SAMUEL “Vedrai”. Vedrai Neffa cantare i Daft Punk. “Se siamo ancora qui vuol dire che un motivo c’è”: non c’è dubbio, ma l’ex Subsonica può fare (e ha fatto) di meglio. Dopo una sfilza di melodie polverose e ultra-datate il suo pezzo è una botta di adrenalina, ma questa storia del libeccio che ci soffia in faccia la sua sabbia non è poi così poetica, ça va sans dire.
RON “L’ottava meraviglia”. Per Ron vale lo stesso discorso fatto per la Mannoia: stile ed eleganza a pacchi. Il testo di Mattia Del Forno è dignitoso, non fosse per quel banalotto “l’ottava meraviglia del mondo siamo io e te” o “c’è una strada nel sempre dove con te voglio andare”, che proprio non suona. L’andamento del brano è piuttosto classico e si addice alla caratura del cantante, in difficoltà negli acuti.

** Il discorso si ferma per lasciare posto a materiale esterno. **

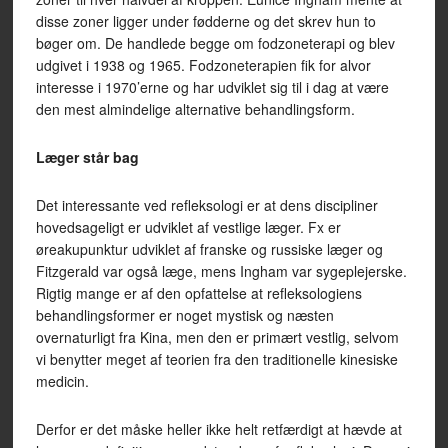
disse zoner ligger under fødderne og det skrev hun to
bøger om. De handlede begge om fodzoneterapi og blev
udgivet i 1938 og 1965. Fodzoneterapien fik for alvor
interesse i 1970’erne og har udviklet sig til i dag at være
den mest almindelige alternative behandlingsform.
Læger står bag
Det interessante ved refleksologi er at dens discipliner
hovedsageligt er udviklet af vestlige læger. Fx er
øreakupunktur udviklet af franske og russiske læger og
Fitzgerald var også læge, mens Ingham var sygeplejerske.
Rigtig mange er af den opfattelse at refleksologiens
behandlingsformer er noget mystisk og næsten
overnaturligt fra Kina, men den er primært vestlig, selvom
vi benytter meget af teorien fra den traditionelle kinesiske
medicin.
Derfor er det måske heller ikke helt retfærdigt at hævde at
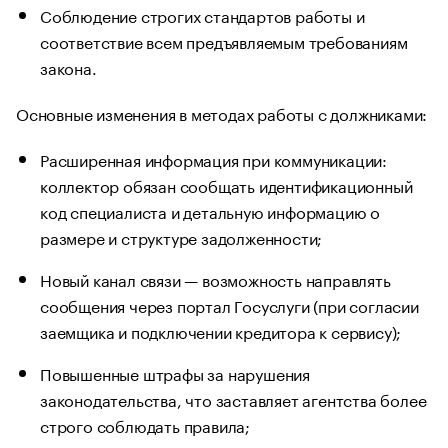
Соблюдение строгих стандартов работы и
соответствие всем предъявляемым требованиям
закона.
Основные изменения в методах работы с должниками:
Расширенная информация при коммуникации:
коллектор обязан сообщать идентификационный
код специалиста и детальную информацию о
размере и структуре задолженности;
Новый канал связи — возможность направлять
сообщения через портал Госуслуги (при согласии
заемщика и подключении кредитора к сервису);
Повышенные штрафы за нарушения
законодательства, что заставляет агентства более
строго соблюдать правила;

Tecnicamente starebbe tre o quattro spanne sopra gli altri, ma l'interpretazione un po' spenta lo scaraventa nel calderone di chi rischia l'eliminazione. Peccato.
CLEMENTINO “Ragazzi fuori”. Qualcuno gli dica che non è e non sarà mai il novello Pino Daniele. L’intro ammicca parecchio al cantautore scomparso due anni fa, ma “scriverò sui muri della mia città” aizza quasi alla delinquenza oltre a citare una vecchia hit di Jovanotti. Intollerabile quando si lascia andare al dialetto, non meno quando riesce a stonare nelle strofe in slow. Fondamentalmente si è presentato con lo stesso brano dell’anno scorso, ma più brutto. E infatti sprofonda in zona rossa.

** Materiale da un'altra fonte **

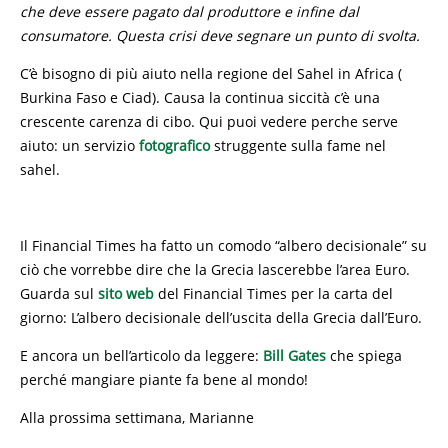
che deve essere pagato dal produttore e infine dal
consumatore. Questa crisi deve segnare un punto di svolta.
C’è bisogno di più aiuto nella regione del Sahel in Africa (
Burkina Faso e Ciad). Causa la continua siccità c’è una
crescente carenza di cibo. Qui puoi vedere perche serve
aiuto: un servizio
fotografico
struggente sulla fame nel
sahel.
Il Financial Times ha fatto un comodo “albero decisionale” su
ciò che vorrebbe dire che la Grecia lascerebbe l’area Euro.
Guarda sul
sito web
del Financial Times per la carta del
giorno: L’albero decisionale dell’uscita della Grecia dall’Euro.
E ancora un bell’articolo da leggere:
Bill Gates
che spiega
perché mangiare piante fa bene al mondo!
Alla prossima settimana, Marianne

ERMAL META “Vietato morire”. L’unico che si è scritto tutto da solo. Solo per questo sarebbe da premiare, almeno moralmente, perché si sa che alle dinamiche sanremesi frega poco. Il brano ha una forza narrativa convincente – è l’unico tra gli undici ad averla, peraltro – e tratta un tema delicato in modo viscerale ma al tempo stesso cauto, ricordando un po’ il Cristicchi di "Ti regalerò una rosa". Ermal va un po’ in difficoltà nelle parti acute e potrebbe gridare meno, ma il suo pezzo è il migliore della serata. Cristicchi nel 2007 vinse, se fosse un mondo giusto dovrebbe toccargli la stessa sorte, Comello e Mannoia permettendo.